1. Create PV and PVC¶
Create a Persistent volume and volume claim. This document uses amazonEBS PV. For AWS EFS storage you can refer to AWS EFS storage
1.1 Create PV¶
Edit volume id in pv.yaml file
kubectl apply -f pv.yaml
Expected Output
$ persistentvolume/model-pv-volume created
1.2 Create PVC¶
kubectl apply -f pvc.yaml
Expected Output
$ persistentvolumeclaim/model-pv-claim created
2 Create model store files layout and copy to PV¶
We create a pod with the PV attached to copy the model files and config.properties for generating model archive file.
2.1 Create pod for copying model store files to PV¶
kubectl apply -f pvpod.yaml
Expected Output
$ pod/model-store-pod created
2.2 Create model store file layout on PV¶
2.2.1 Create properties.json file¶
This file has model-name, version, model-file name, serialized-file name, extra-files, handlers, workers etc. of the models.
[
{
"model-name": "mnist",
"version": "1.0",
"model-file": "",
"serialized-file": "mnist_cnn.pt",
"extra-files": "",
"handler": "mnist_handler.py",
"min-workers" : 1,
"max-workers": 3,
"batch-size": 1,
"max-batch-delay": 100,
"response-timeout": 120,
"requirements": ""
},
{
"model-name": "densenet_161",
"version": "1.0",
"model-file": "",
"serialized-file": "densenet161-8d451a50.pth",
"extra-files": "index_to_name.json",
"handler": "image_classifier",
"min-workers" : 1,
"max-workers": 3,
"batch-size": 1,
"max-batch-delay": 100,
"response-timeout": 120,
"requirements": ""
}
]
2.2.2 Copy model and its dependent Files¶
Copy all the model and dependent files to the PV in the structure given below. An empty config folder, a model-store folder containing model name as folder name. Within that model folder, the files required to build the marfile.
├── config
├── model-store
│ ├── densenet_161
│ │ ├── densenet161-8d451a50.pth
│ │ ├── index_to_name.json
│ │ └── model.py
│ ├── mnist
│ │ ├── mnist_cnn.pt
│ │ ├── mnist_handler.py
│ │ └── mnist.py
│ └── properties.json
2.2.3 Create folders for model-store and config in PV¶
kubectl exec -it model-store-pod -c model-store -n kserve-test -- mkdir /pv/model-store/
kubectl exec -it model-store-pod -c model-store -n kserve-test -- mkdir /pv/config/
2.3 Copy model files and config.properties to the PV¶
kubectl cp model-store/* model-store-pod:/pv/model-store/ -c model-store -n kserve-test
kubectl cp config.properties model-store-pod:/pv/config/ -c model-store -n kserve-test
2.4 Delete pv pod¶
Since amazon EBS provide only ReadWriteOnce mode, we have to unbind the PV for use of model archiver.
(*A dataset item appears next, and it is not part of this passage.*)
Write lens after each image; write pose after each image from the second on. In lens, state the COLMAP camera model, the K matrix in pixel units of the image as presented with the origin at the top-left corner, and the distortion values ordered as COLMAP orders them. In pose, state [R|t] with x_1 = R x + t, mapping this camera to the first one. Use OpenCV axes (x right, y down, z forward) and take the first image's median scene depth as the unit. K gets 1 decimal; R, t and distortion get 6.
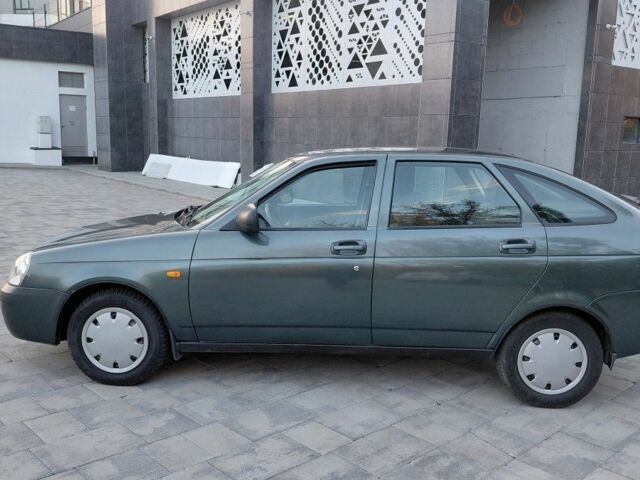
lens RADIAL K [[625.7, 0, 320.0], [0, 625.7, 240.0], [0, 0, 1]] dist [0.149564, -0.355776]
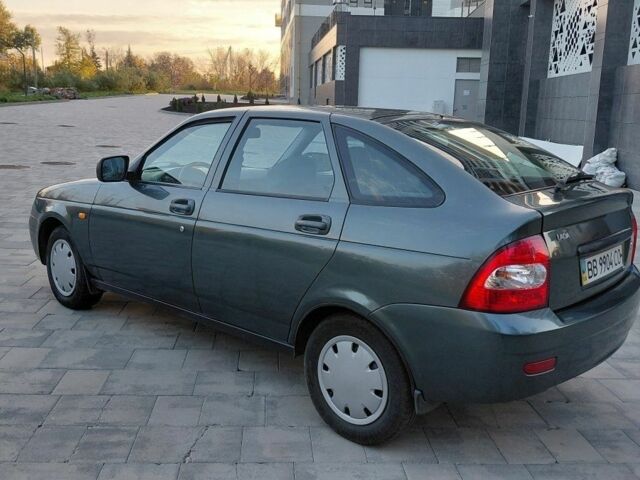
lens RADIAL K [[631.1, 0, 320.4], [0, 631.1, 222.8], [0, 0, 1]] dist [0.091661, -0.196953]
pose [[0.777112, 0.107989, -0.620028, 0.140724], [-0.112045, 0.993170, 0.032546, -0.003127], [0.619308, 0.044179, 0.783904, 0.065568]]
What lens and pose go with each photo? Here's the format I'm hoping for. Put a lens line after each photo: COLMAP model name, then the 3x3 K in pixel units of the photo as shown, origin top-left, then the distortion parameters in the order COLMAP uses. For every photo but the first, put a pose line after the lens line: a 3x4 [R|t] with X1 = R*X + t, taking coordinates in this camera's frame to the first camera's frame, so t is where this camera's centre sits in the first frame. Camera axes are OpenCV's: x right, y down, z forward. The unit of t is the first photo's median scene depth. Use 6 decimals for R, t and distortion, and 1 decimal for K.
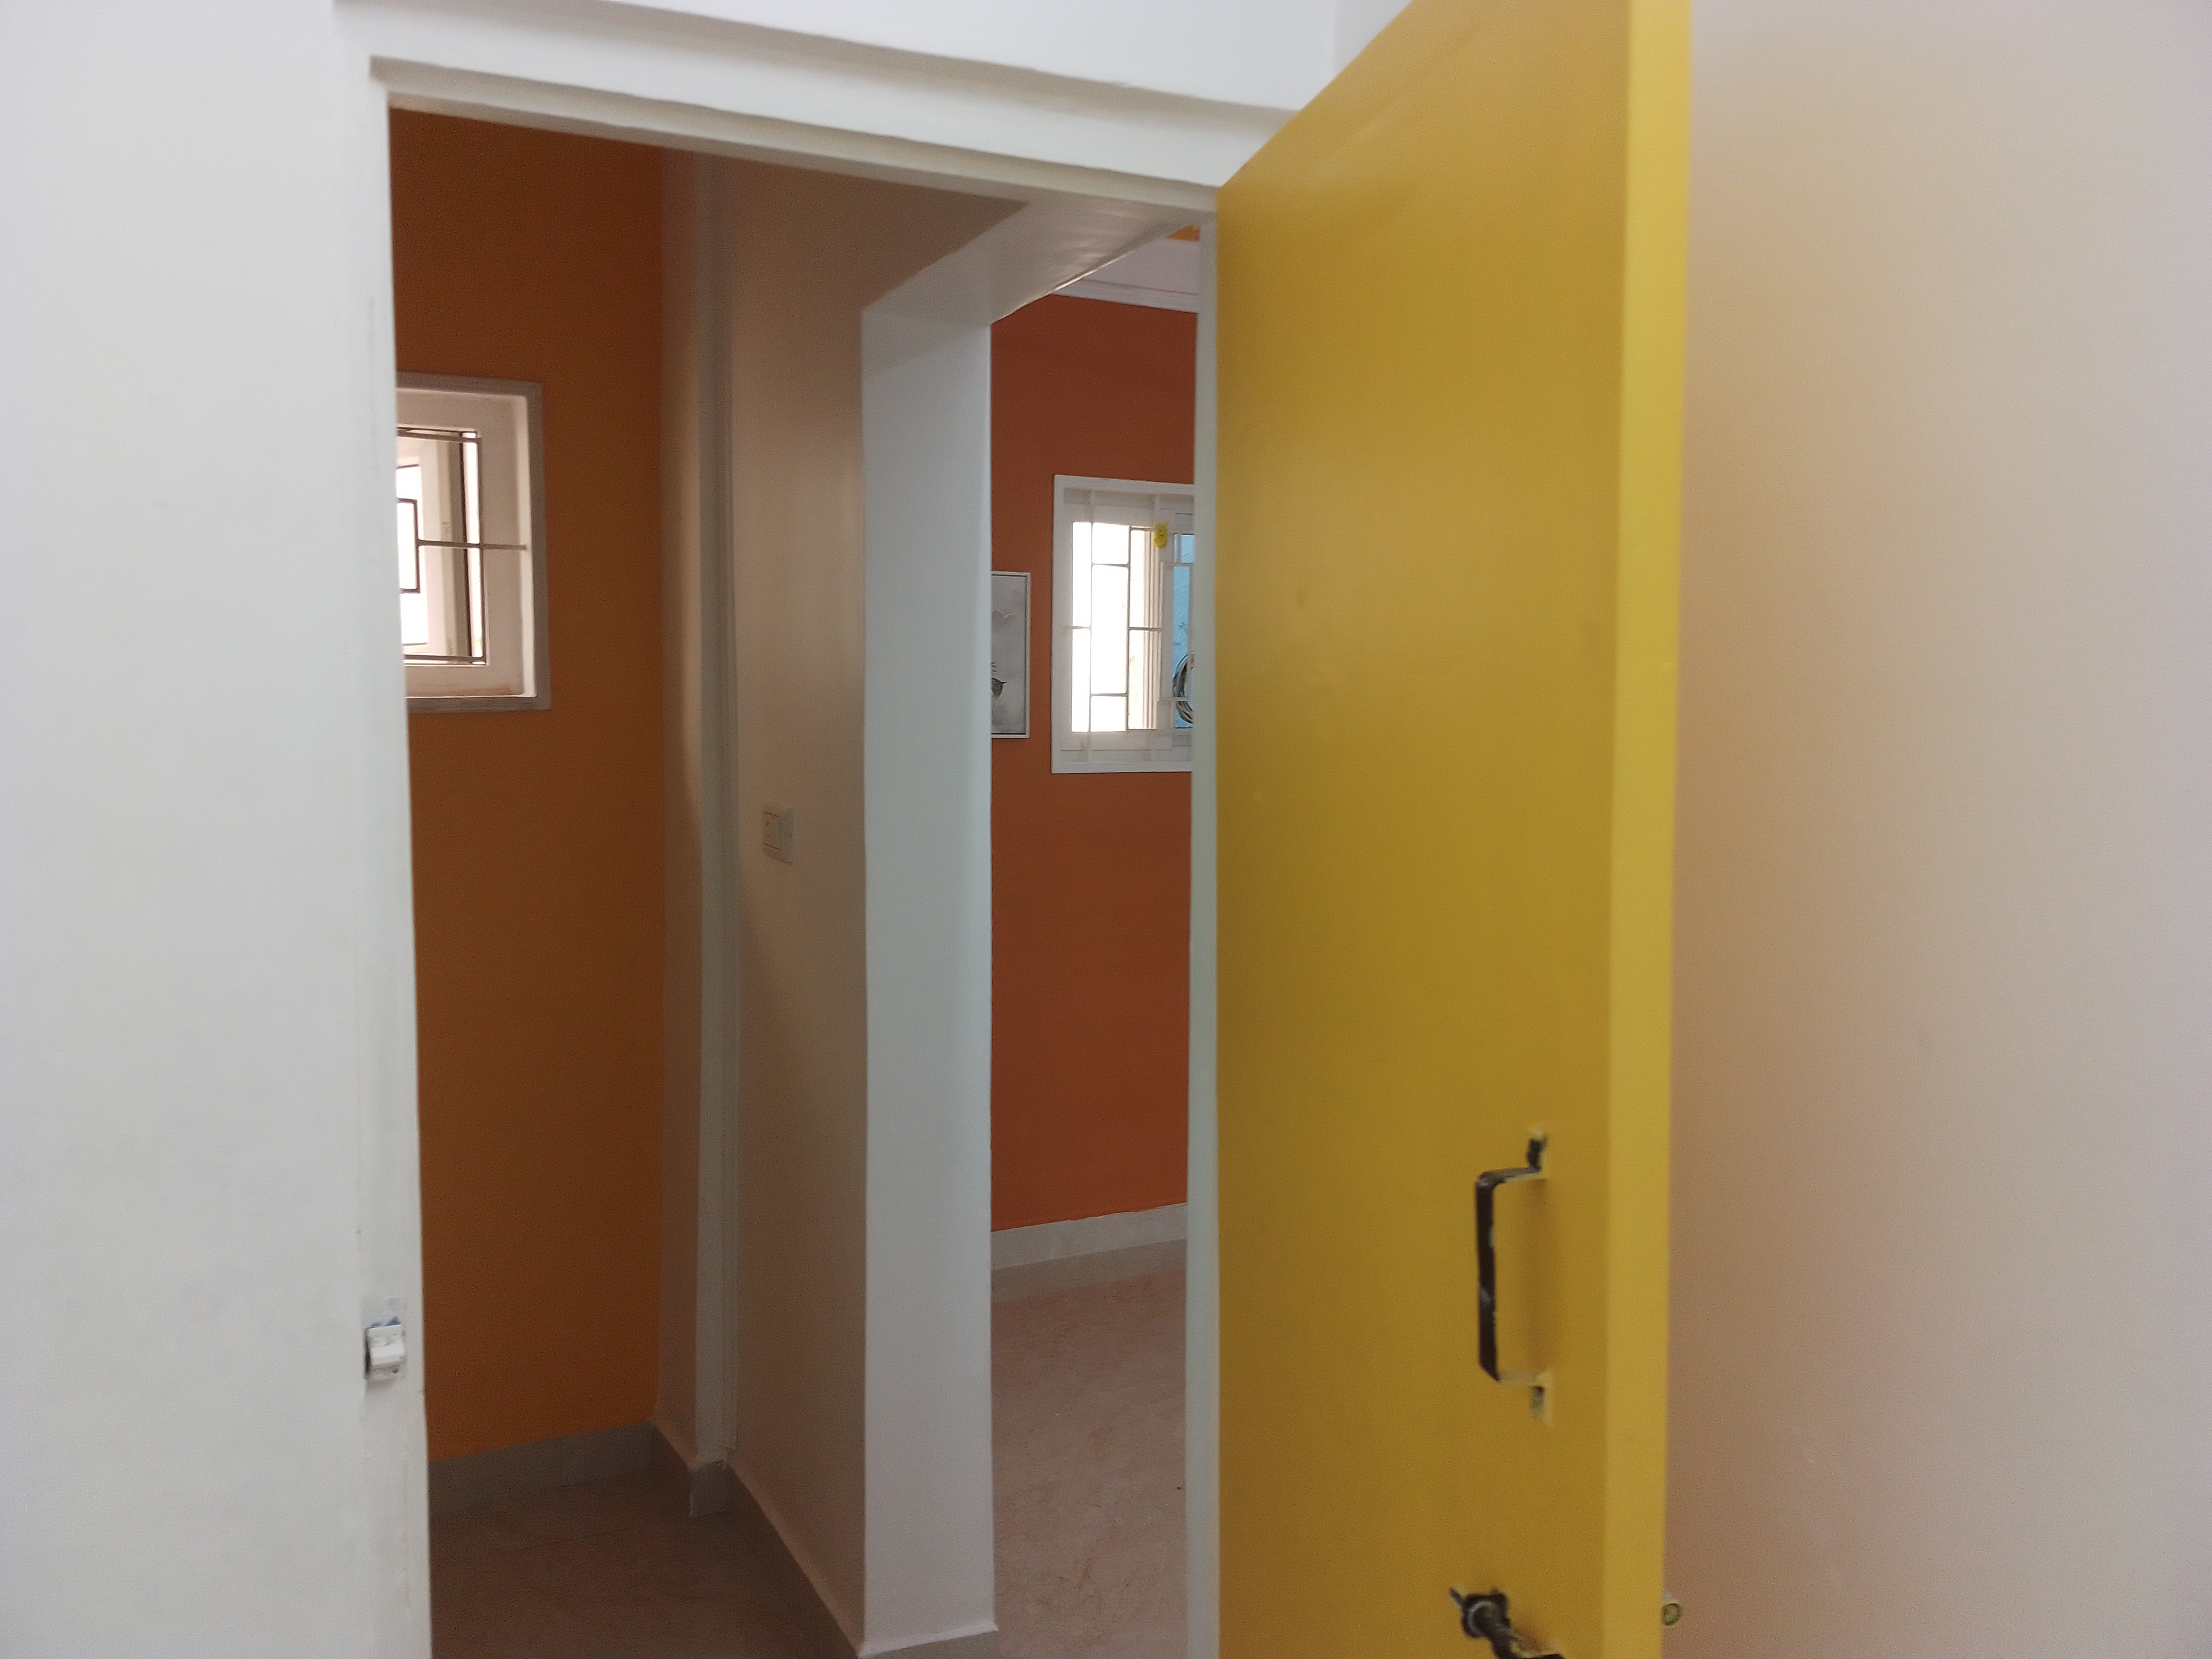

kubectl delete pod model-store-pod -n kserve-test
3 Generate model archive file and server configuration file¶
3.1 Create model archive pod and run model archive file generation script¶
kubectl apply -f model-archiver.yaml -n kserve-test
3.2 Check the output and delete model archive pod¶
Verify mar files and config.properties
kubectl exec -it margen-pod -n kserve-test -- ls -lR /home/model-server/model-store
kubectl exec -it margen-pod -n kserve-test -- cat /home/model-server/config/config.properties
3.3 Delete model archiver¶
kubectl delete -f model-archiver.yaml -n kserve-test